■ **Task**: Copy all entries exactly, and wherever an entry holds a picture, leave that picture out.

■ **Data to process**:
[Start of Attachment]

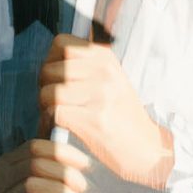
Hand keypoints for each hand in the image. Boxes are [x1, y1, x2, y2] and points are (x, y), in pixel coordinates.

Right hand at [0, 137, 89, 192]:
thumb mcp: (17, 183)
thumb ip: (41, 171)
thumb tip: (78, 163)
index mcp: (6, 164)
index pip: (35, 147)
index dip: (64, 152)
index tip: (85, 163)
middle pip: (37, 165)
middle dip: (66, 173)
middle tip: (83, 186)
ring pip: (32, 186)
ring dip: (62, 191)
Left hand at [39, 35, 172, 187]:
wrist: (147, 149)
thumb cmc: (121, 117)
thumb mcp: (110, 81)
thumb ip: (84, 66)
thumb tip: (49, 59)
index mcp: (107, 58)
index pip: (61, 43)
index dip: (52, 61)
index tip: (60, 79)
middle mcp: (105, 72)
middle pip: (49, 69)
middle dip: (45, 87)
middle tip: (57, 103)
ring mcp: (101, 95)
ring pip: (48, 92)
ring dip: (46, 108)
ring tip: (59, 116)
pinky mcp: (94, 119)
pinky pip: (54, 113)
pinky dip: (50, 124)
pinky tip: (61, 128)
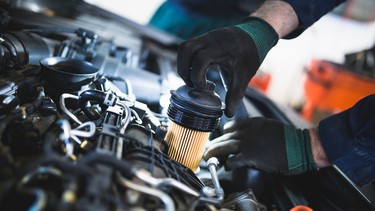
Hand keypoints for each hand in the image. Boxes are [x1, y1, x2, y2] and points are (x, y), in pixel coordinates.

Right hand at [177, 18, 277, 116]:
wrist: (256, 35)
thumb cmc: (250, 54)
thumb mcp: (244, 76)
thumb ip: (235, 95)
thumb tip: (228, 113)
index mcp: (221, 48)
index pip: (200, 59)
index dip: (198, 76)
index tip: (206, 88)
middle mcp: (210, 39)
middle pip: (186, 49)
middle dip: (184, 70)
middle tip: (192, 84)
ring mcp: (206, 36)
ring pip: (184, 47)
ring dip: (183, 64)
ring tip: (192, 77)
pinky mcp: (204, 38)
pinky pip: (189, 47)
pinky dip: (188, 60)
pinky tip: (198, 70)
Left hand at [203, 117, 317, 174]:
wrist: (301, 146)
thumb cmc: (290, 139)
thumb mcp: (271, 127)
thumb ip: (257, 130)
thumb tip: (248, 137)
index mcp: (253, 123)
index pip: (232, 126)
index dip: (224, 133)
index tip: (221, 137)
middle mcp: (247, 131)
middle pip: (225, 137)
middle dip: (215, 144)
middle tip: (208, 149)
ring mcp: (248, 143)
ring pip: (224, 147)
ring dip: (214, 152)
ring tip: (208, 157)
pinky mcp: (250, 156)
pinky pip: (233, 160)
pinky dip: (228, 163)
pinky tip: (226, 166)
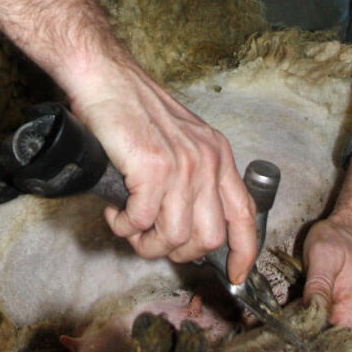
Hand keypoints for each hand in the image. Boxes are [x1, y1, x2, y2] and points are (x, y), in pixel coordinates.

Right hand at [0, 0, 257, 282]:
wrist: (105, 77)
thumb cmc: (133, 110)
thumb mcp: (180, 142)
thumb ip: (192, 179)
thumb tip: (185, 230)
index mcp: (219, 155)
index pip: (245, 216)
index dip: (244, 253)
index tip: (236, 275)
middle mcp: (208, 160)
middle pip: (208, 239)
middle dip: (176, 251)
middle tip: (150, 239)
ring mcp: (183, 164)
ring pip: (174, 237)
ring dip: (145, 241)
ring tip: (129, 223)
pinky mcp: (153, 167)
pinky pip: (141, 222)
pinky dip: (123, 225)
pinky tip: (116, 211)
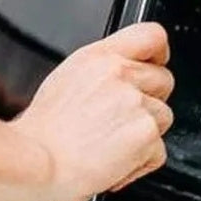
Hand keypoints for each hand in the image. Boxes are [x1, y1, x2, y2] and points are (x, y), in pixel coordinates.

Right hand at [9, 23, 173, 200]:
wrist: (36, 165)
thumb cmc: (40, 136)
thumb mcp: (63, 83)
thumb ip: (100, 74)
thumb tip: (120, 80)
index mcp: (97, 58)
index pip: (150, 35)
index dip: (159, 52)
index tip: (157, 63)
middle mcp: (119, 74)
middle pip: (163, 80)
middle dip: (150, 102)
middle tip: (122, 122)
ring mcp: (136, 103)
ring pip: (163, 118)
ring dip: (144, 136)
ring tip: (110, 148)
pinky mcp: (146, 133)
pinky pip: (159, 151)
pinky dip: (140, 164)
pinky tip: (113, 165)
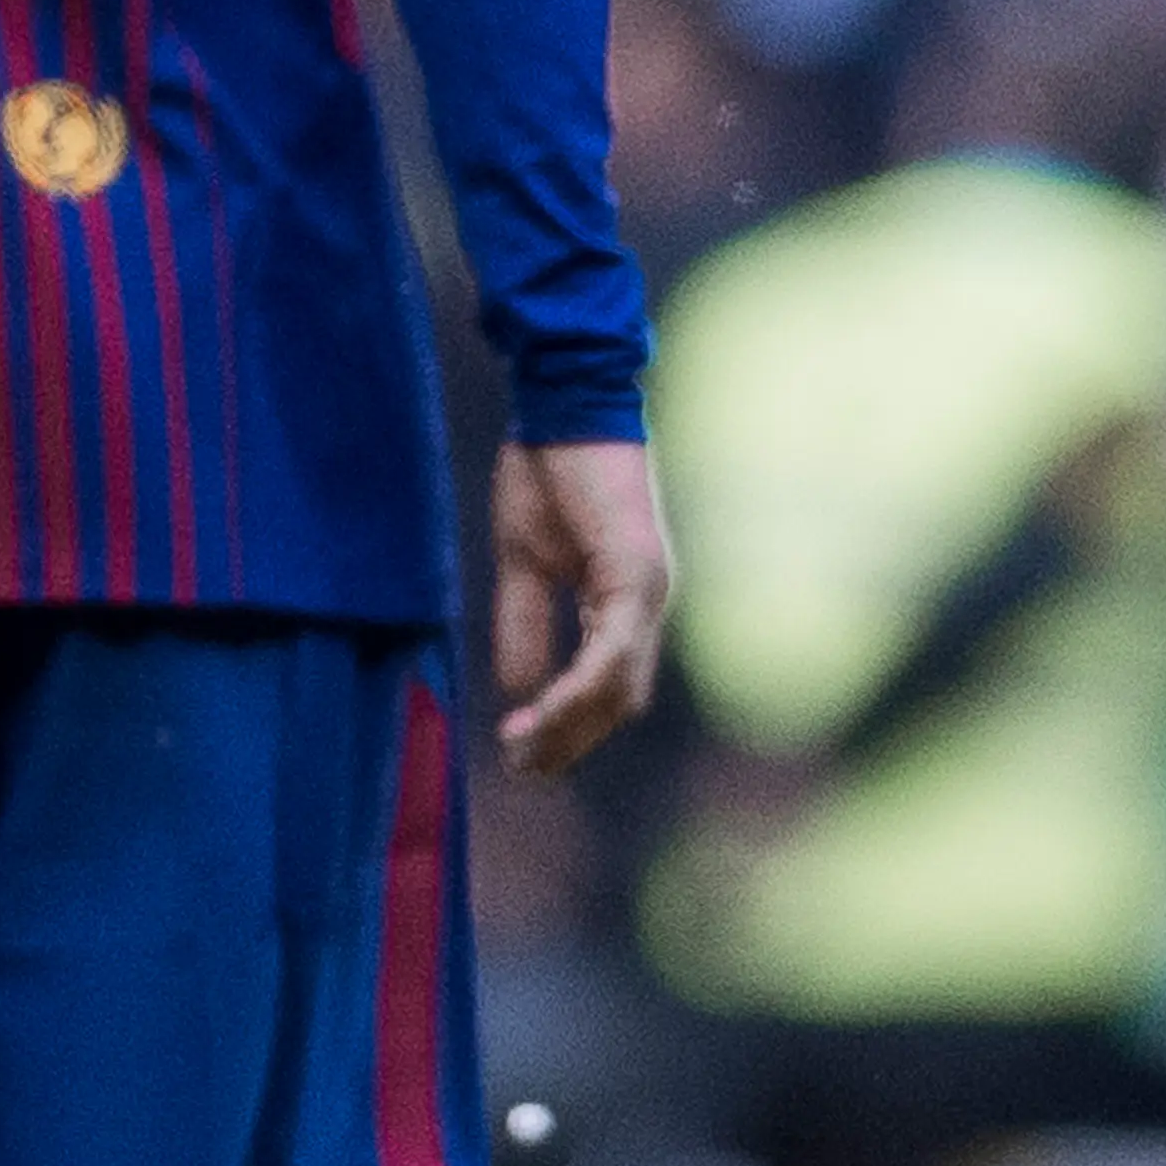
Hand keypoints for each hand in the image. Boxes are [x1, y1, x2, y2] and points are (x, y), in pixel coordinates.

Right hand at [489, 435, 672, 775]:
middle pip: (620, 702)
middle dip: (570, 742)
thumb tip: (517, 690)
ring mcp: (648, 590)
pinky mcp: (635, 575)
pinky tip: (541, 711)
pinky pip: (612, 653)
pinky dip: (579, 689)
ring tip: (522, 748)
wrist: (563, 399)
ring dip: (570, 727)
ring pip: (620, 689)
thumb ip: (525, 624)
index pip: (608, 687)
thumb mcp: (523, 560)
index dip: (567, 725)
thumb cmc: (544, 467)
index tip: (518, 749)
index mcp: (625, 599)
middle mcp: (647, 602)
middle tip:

[End of Attachment]

■ **Exercise response**:
Hand keypoints for each hand in the image. Boxes are [x1, y1, x2, y2] and points are (x, y), in pixel coordinates.

Right hand at [0, 137, 89, 192]:
thumb mcp: (17, 183)
thumb ip: (41, 171)
thumb tip: (78, 163)
index mcp: (6, 164)
index pip: (35, 147)
index dip: (64, 152)
index tip: (85, 163)
middle pip: (37, 165)
middle dip: (66, 173)
middle tip: (83, 186)
ring pip: (32, 186)
ring dip: (62, 191)
Left hand at [39, 35, 172, 187]:
wrist: (147, 149)
thumb cmc: (121, 117)
thumb mcp: (110, 81)
thumb ip: (84, 66)
thumb tip: (49, 59)
index mcp: (107, 58)
index pip: (61, 43)
index dip: (52, 61)
index tip: (60, 79)
middle mcp: (105, 72)
middle pip: (49, 69)
middle dip: (45, 87)
middle tip: (57, 103)
ring mcp: (101, 95)
ring pip: (48, 92)
ring dip: (46, 108)
ring tip: (59, 116)
pinky mcp: (94, 119)
pinky pip: (54, 113)
pinky dip: (50, 124)
pinky tip: (61, 128)
Hand keypoints for each hand in the image. Boxes are [x1, y1, x2, y2] and points are (x, y), in pixel coordinates.

Right hand at [177, 18, 277, 116]:
wrist: (256, 35)
thumb cmc: (250, 54)
thumb mcp: (244, 76)
thumb ip: (235, 95)
thumb tip: (228, 113)
index mcp: (221, 48)
index pip: (200, 59)
index dip: (198, 76)
index tip: (206, 88)
middle mcp: (210, 39)
middle pip: (186, 49)
middle dip: (184, 70)
middle tip: (192, 84)
ring mcp: (206, 36)
ring pip: (184, 47)
ring dip: (183, 64)
ring tip: (192, 77)
pinky mcp: (204, 38)
pinky pip: (189, 47)
pinky dip: (188, 60)
pinky tip: (198, 70)
Left hand at [203, 117, 317, 174]:
wrist: (301, 146)
thumb cmc: (290, 139)
thumb mcp: (271, 127)
thumb ip: (257, 130)
thumb tip: (248, 137)
index mcp: (253, 123)
index pip: (232, 126)
index dip: (224, 133)
index tip: (221, 137)
middle mcp: (247, 131)
middle pip: (225, 137)
middle dip: (215, 144)
middle tip: (208, 149)
ring mcp: (248, 143)
ring pip: (224, 147)
ring dip: (214, 152)
ring tip: (208, 157)
pinky mcp: (250, 156)
pinky pip: (233, 160)
pinky dip: (228, 163)
pinky tip: (226, 166)
Hand keypoints for each hand in the image. Boxes are [x1, y1, x2, y2] and points are (x, y), in pixel coordinates.

Right hand at [0, 0, 257, 282]:
wrist: (105, 77)
thumb cmc: (133, 110)
thumb mcp: (180, 142)
thumb ip: (192, 179)
thumb tip: (185, 230)
index mcp: (219, 155)
index pip: (245, 216)
index dip: (244, 253)
index tip: (236, 275)
middle mcp: (208, 160)
middle pip: (208, 239)
middle dip: (176, 251)
middle tip: (150, 239)
ring mcp: (183, 164)
ring pip: (174, 237)
ring dip: (145, 241)
ring tip: (129, 223)
pinky mcp: (153, 167)
pinky pip: (141, 222)
pinky dip: (123, 225)
pinky tip: (116, 211)
Hand keypoints for each hand in the image. Boxes are [x1, y1, x2, y2] and points are (x, y), in pixel coordinates.

Right hand at [9, 23, 173, 200]:
wrist: (36, 165)
thumb cmc: (40, 136)
thumb mcp: (63, 83)
thumb ip: (100, 74)
thumb tip: (120, 80)
index mcp: (97, 58)
index pip: (150, 35)
index dip: (159, 52)
index tip: (157, 63)
middle mcp: (119, 74)
middle pip: (163, 80)
middle dip: (150, 102)
middle tip: (122, 122)
ring mcp: (136, 103)
ring pip: (163, 118)
ring dip: (144, 136)
ring tip: (110, 148)
pinky mcp: (146, 133)
pinky pip: (159, 151)
pinky dip: (140, 164)
pinky tip: (113, 165)
Hand keypoints for each hand in the image. Boxes are [x1, y1, x2, y2] and points are (x, y), in pixel coordinates.

Right hand at [489, 435, 672, 775]:
middle pip: (620, 702)
middle dip: (570, 742)
thumb tip: (517, 690)
ring mcp: (648, 590)
pinky mcp: (635, 575)
pinky tip: (541, 711)
pinky pip: (612, 653)
pinky dip: (579, 689)
ring tip: (522, 748)
wrist: (563, 399)
ring dip: (570, 727)
ring pip: (620, 689)
thumb ip: (525, 624)
index pip: (608, 687)
thumb mcp: (523, 560)
index dip: (567, 725)
thumb cmc: (544, 467)
index tip: (518, 749)
index mcp: (625, 599)
middle mcp: (647, 602)
middle tip:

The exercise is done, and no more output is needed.